Suspecting that the 2020 SO was a remnant of an ancient lunar mission, CNEOS director Paul Chodas “turned the clock back” and orbited the object to determine where it had been in the past. Chodas found that the 2020 SO had gotten a little closer to Earth several times over the decades, but the 2020 SO approach in late 1966, according to their analysis, would have been close enough to originated on Earth.

“One of the possible paths for 2020 SO brought the object very close to the Earth and the Moon in late September 1966,” Chodas said. “It was like a eureka moment when a quick review of the lunar mission launch dates showed a match to the Surveyor 2 mission.”

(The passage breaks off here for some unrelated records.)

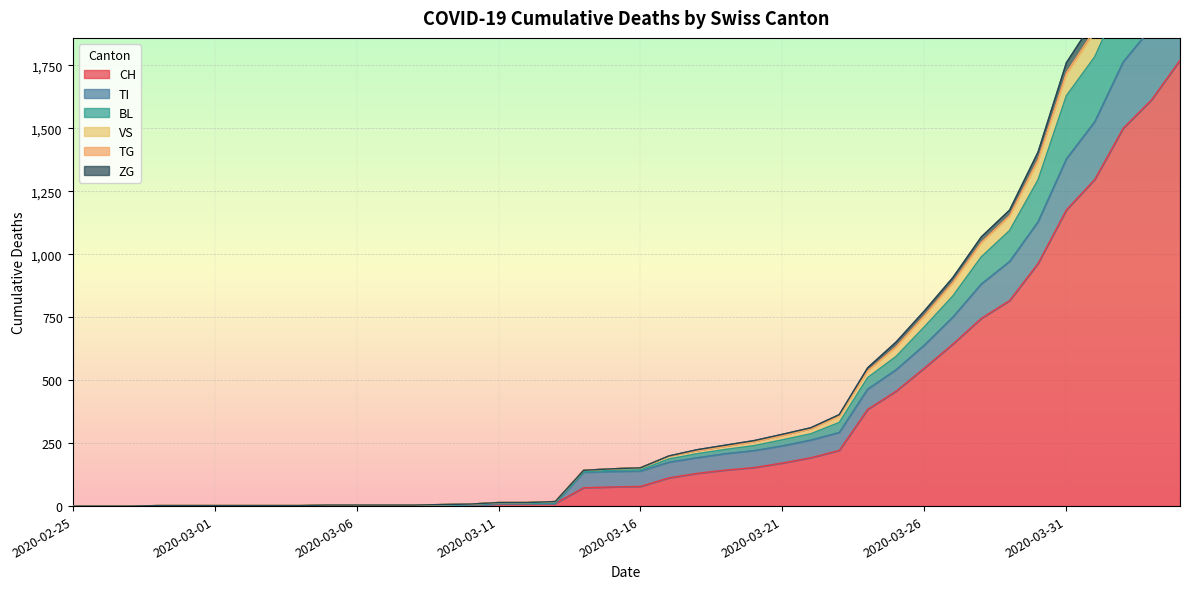

Between 2020-03-31 and 2020-03-27, which is larger?

2020-03-31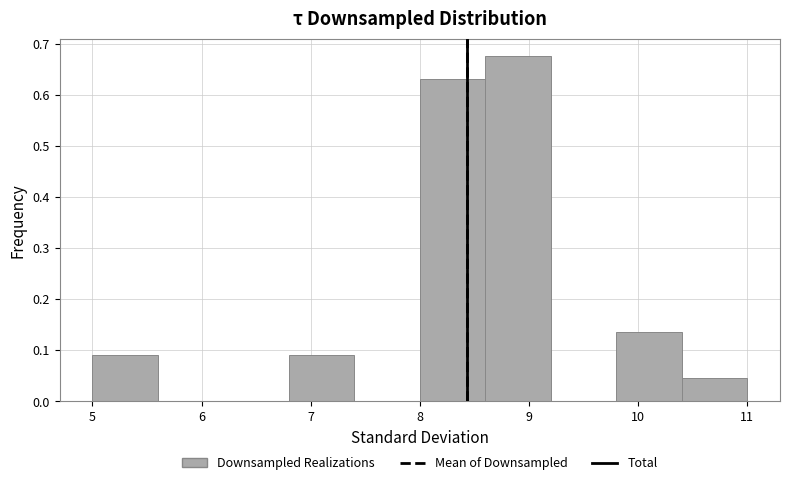

How tall is the bar that spans 10.4 to 11.0 on the x-axis? The values are not printed on the chart, so give them approximately, as read against the axis.

0.05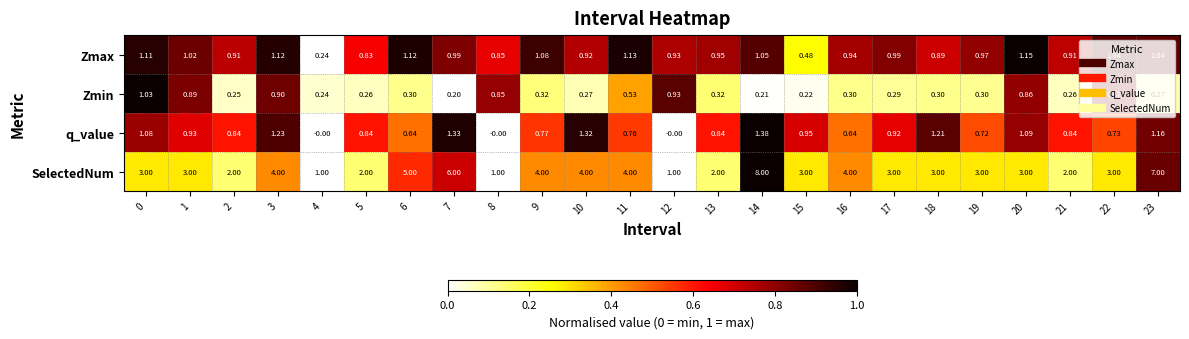

Rank the series by their maximum value, from lowest to highest.

Zmin, Zmax, q_value, SelectedNum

Now, in 2020, the Centaur appears to have returned to Earth for a brief visit. On November 8, 2020, SO slowly slipped into the sphere of Earth’s gravitational domain, a region called the Hill sphere that extends approximately 1.5 million kilometers from our planet. It is there that 2020 SO will remain for about four months before it escapes again into a new orbit around the Sun in March 2021.

Before leaving, 2020 SO will do two major tours around our planet, with its closest approach on December 1st. During this time, astronomers will take a closer look and study its composition using spectroscopy to confirm whether 2020 SO is indeed an early space age artifact.